I'd like every entry returned exactly as it is, with the images left out.

┌─ Data shown

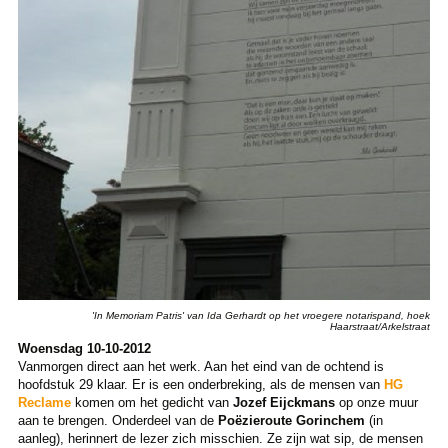
'In Memoriam Patris' van Ida Gerhardt op het vroegere notarispand, hoek
Haarstraat/Arkelstraat
Woensdag 10-10-2012
Vanmorgen direct aan het werk. Aan het eind van de ochtend is
hoofdstuk 29 klaar. Er is een onderbreking, als de mensen van
HG
Reclame
komen om het gedicht van
Jozef Eijckmans
op onze muur
aan te brengen. Onderdeel van de
Poëzieroute Gorinchem
(in
aanleg), herinnert de lezer zich misschien. Ze zijn wat sip, de mensen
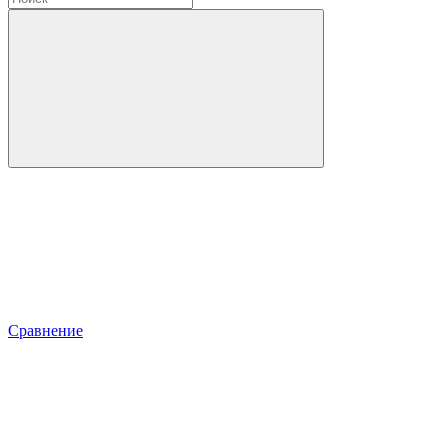
Сравнение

└─

**Solved problem:**
'In Memoriam Patris' van Ida Gerhardt op het vroegere notarispand, hoek
Haarstraat/Arkelstraat
Woensdag 10-10-2012
Vanmorgen direct aan het werk. Aan het eind van de ochtend is
hoofdstuk 29 klaar. Er is een onderbreking, als de mensen van
HG
Reclame
komen om het gedicht van
Jozef Eijckmans
op onze muur
aan te brengen. Onderdeel van de
Poëzieroute Gorinchem
(in
aanleg), herinnert de lezer zich misschien. Ze zijn wat sip, de mensen
Сравнение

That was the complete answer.